Data listing –
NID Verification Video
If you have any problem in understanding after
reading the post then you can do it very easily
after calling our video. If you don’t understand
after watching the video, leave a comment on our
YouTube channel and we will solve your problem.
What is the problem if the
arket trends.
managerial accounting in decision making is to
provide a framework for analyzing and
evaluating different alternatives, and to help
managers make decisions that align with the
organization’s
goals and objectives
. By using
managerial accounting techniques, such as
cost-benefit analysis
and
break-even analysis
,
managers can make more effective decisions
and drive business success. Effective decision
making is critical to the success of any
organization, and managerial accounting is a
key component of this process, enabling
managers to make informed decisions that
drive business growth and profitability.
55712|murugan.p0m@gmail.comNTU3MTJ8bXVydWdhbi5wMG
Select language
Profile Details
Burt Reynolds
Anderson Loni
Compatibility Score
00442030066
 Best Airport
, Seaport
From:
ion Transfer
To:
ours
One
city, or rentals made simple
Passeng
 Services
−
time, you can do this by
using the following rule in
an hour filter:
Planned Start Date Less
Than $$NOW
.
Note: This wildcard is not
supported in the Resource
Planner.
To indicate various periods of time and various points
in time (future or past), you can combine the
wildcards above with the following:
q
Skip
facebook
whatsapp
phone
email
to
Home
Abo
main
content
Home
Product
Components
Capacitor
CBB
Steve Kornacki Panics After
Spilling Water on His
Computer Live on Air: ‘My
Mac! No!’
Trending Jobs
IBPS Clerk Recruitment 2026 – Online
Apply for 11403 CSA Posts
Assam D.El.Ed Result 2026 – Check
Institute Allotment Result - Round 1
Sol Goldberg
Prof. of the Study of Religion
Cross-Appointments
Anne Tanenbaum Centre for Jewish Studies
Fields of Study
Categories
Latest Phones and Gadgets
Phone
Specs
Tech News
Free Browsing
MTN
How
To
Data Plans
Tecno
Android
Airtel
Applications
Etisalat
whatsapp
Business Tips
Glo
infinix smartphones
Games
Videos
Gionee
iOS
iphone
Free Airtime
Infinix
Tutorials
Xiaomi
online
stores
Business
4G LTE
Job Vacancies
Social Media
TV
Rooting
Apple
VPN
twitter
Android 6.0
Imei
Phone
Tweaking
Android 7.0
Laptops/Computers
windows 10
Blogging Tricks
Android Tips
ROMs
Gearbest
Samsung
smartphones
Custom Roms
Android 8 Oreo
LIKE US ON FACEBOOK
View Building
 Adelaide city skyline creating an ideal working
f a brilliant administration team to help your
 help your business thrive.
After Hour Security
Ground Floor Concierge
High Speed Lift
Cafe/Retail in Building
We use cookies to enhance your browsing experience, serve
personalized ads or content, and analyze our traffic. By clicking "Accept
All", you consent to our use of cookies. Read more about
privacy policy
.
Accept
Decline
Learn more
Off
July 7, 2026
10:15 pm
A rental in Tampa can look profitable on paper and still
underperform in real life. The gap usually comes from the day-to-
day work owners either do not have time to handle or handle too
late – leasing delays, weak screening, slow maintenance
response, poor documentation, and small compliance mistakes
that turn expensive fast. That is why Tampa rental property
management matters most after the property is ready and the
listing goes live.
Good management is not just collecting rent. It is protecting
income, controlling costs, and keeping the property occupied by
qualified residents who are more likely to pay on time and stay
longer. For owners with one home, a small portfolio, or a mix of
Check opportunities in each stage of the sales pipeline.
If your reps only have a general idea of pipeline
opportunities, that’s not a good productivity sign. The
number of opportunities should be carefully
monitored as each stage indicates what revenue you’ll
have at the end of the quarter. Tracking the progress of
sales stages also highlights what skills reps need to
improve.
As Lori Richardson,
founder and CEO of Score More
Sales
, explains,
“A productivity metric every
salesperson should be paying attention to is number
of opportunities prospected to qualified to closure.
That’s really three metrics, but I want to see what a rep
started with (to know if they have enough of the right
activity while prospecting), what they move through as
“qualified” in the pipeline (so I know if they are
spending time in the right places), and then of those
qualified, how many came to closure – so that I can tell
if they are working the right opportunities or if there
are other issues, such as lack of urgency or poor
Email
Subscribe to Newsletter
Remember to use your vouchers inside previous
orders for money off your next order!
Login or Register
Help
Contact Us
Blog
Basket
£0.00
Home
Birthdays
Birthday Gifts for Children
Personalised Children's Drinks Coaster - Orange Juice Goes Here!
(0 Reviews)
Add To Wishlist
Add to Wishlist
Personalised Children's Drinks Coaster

What to work on – Retype the text of every entry above, line for line, with no changes.

Response to the exercise –
NID Verification Video
If you have any problem in understanding after
reading the post then you can do it very easily
after calling our video. If you don’t understand
after watching the video, leave a comment on our
YouTube channel and we will solve your problem.
What is the problem if the
arket trends.
managerial accounting in decision making is to
provide a framework for analyzing and
evaluating different alternatives, and to help
managers make decisions that align with the
organization’s
goals and objectives
. By using
managerial accounting techniques, such as
cost-benefit analysis
and
break-even analysis
,
managers can make more effective decisions
and drive business success. Effective decision
making is critical to the success of any
organization, and managerial accounting is a
key component of this process, enabling
managers to make informed decisions that
drive business growth and profitability.
55712|murugan.p0m@gmail.comNTU3MTJ8bXVydWdhbi5wMG
Select language
Profile Details
Burt Reynolds
Anderson Loni
Compatibility Score
00442030066
 Best Airport
, Seaport
From:
ion Transfer
To:
ours
One
city, or rentals made simple
Passeng
 Services
−
time, you can do this by
using the following rule in
an hour filter:
Planned Start Date Less
Than $$NOW
.
Note: This wildcard is not
supported in the Resource
Planner.
To indicate various periods of time and various points
in time (future or past), you can combine the
wildcards above with the following:
q
Skip
facebook
whatsapp
phone
email
to
Home
Abo
main
content
Home
Product
Components
Capacitor
CBB
Steve Kornacki Panics After
Spilling Water on His
Computer Live on Air: ‘My
Mac! No!’
Trending Jobs
IBPS Clerk Recruitment 2026 – Online
Apply for 11403 CSA Posts
Assam D.El.Ed Result 2026 – Check
Institute Allotment Result - Round 1
Sol Goldberg
Prof. of the Study of Religion
Cross-Appointments
Anne Tanenbaum Centre for Jewish Studies
Fields of Study
Categories
Latest Phones and Gadgets
Phone
Specs
Tech News
Free Browsing
MTN
How
To
Data Plans
Tecno
Android
Airtel
Applications
Etisalat
whatsapp
Business Tips
Glo
infinix smartphones
Games
Videos
Gionee
iOS
iphone
Free Airtime
Infinix
Tutorials
Xiaomi
online
stores
Business
4G LTE
Job Vacancies
Social Media
TV
Rooting
Apple
VPN
twitter
Android 6.0
Imei
Phone
Tweaking
Android 7.0
Laptops/Computers
windows 10
Blogging Tricks
Android Tips
ROMs
Gearbest
Samsung
smartphones
Custom Roms
Android 8 Oreo
LIKE US ON FACEBOOK
View Building
 Adelaide city skyline creating an ideal working
f a brilliant administration team to help your
 help your business thrive.
After Hour Security
Ground Floor Concierge
High Speed Lift
Cafe/Retail in Building
We use cookies to enhance your browsing experience, serve
personalized ads or content, and analyze our traffic. By clicking "Accept
All", you consent to our use of cookies. Read more about
privacy policy
.
Accept
Decline
Learn more
Off
July 7, 2026
10:15 pm
A rental in Tampa can look profitable on paper and still
underperform in real life. The gap usually comes from the day-to-
day work owners either do not have time to handle or handle too
late – leasing delays, weak screening, slow maintenance
response, poor documentation, and small compliance mistakes
that turn expensive fast. That is why Tampa rental property
management matters most after the property is ready and the
listing goes live.
Good management is not just collecting rent. It is protecting
income, controlling costs, and keeping the property occupied by
qualified residents who are more likely to pay on time and stay
longer. For owners with one home, a small portfolio, or a mix of
Check opportunities in each stage of the sales pipeline.
If your reps only have a general idea of pipeline
opportunities, that’s not a good productivity sign. The
number of opportunities should be carefully
monitored as each stage indicates what revenue you’ll
have at the end of the quarter. Tracking the progress of
sales stages also highlights what skills reps need to
improve.
As Lori Richardson,
founder and CEO of Score More
Sales
, explains,
“A productivity metric every
salesperson should be paying attention to is number
of opportunities prospected to qualified to closure.
That’s really three metrics, but I want to see what a rep
started with (to know if they have enough of the right
activity while prospecting), what they move through as
“qualified” in the pipeline (so I know if they are
spending time in the right places), and then of those
qualified, how many came to closure – so that I can tell
if they are working the right opportunities or if there
are other issues, such as lack of urgency or poor
Email
Subscribe to Newsletter
Remember to use your vouchers inside previous
orders for money off your next order!
Login or Register
Help
Contact Us
Blog
Basket
£0.00
Home
Birthdays
Birthday Gifts for Children
Personalised Children's Drinks Coaster - Orange Juice Goes Here!
(0 Reviews)
Add To Wishlist
Add to Wishlist
Personalised Children's Drinks Coaster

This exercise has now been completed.